He could have began with, the praise of Allah, ,الحمد by using the words of Allah, The exalted.

He did actually use his own words before the words of Allah by beginning with the Book title, ‘The start of the revelation’. On the same token, he listed the chain of narration before the actual wording of the hadith.

3) And the strangest of opinions is that he actually did start with the introductory sermon that included الحمد, and الشهادة, however some of the people that narrated the book after him removed it from his book.

However as we see from the teachers of Bukhari and their teachers and the scholars in his time such as: Imam Malik, Abdul Razzaq, Imam Ahmad, Abu Dawood, and others that did not begin their compilations with a sermon, and rather began with only the البسملة.  Actually only very few scholars began their works with an introductory sermon, and the vast majority sufficed with the البسملة, and nobody would say that all of these individuals had statements removed by the people that narrated their books from them.
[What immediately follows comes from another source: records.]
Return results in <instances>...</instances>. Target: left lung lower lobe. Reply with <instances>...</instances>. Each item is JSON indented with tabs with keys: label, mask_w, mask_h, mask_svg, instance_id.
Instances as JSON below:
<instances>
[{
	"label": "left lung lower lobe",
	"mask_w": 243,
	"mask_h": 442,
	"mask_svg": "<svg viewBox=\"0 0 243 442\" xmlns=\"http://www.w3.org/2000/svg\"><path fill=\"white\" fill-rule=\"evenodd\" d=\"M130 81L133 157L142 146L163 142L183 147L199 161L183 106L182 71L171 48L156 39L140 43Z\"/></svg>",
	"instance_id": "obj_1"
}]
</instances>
* So we understand from this that they praised Allah verbally , and to support this it was narrated that Imam Ahmad used to verbally send the peace and blessing upon the Prophet صلى الله عليه و سلم when writing the hadith, and wouldn’t write it down.  He may have done that for the sake of saving time, or it may be that they used to see the الحمد, and الشهادة being specifically for sermons only, as was seen in the action of Imam Muslim who began his compilation with an opening sermon containing الحمد, and الشهادة. And Allah knows best

There is also a difference of opinion regarding whether or not a book of poetry should begin with البسملة or not.
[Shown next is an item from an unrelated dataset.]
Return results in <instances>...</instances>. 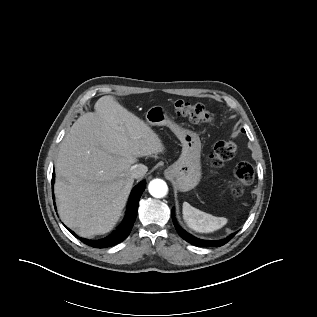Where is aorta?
I'll return each mask as SVG.
<instances>
[{"label": "aorta", "instance_id": "1", "mask_svg": "<svg viewBox=\"0 0 317 317\" xmlns=\"http://www.w3.org/2000/svg\"><path fill=\"white\" fill-rule=\"evenodd\" d=\"M148 190L154 198H163L168 193V186L162 179H153L149 183Z\"/></svg>", "mask_w": 317, "mask_h": 317}]
</instances>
  1. Al Sha`by and Al Zuhri were of the opinion of the impermissibility. Al Zuhri said: “It is not from the sunnah to write In the name of Allah , the Entirely Merciful, the Especially Merciful in books of poetry”.

  2. Saeed bin Jubair and the majority of scholars are of the opinion that it is permissible to do so.

(The start of the revelation):

Revelation linguistically means informing or notifying privately. Technically revelation means informing or notifying with regards to Islamic law. Sometimes the word revelation is used and what is actually meant is: that which was revealed, which is the word of Allah that was revealed to the Prophet Muhammad صلى الله عليه و سلم.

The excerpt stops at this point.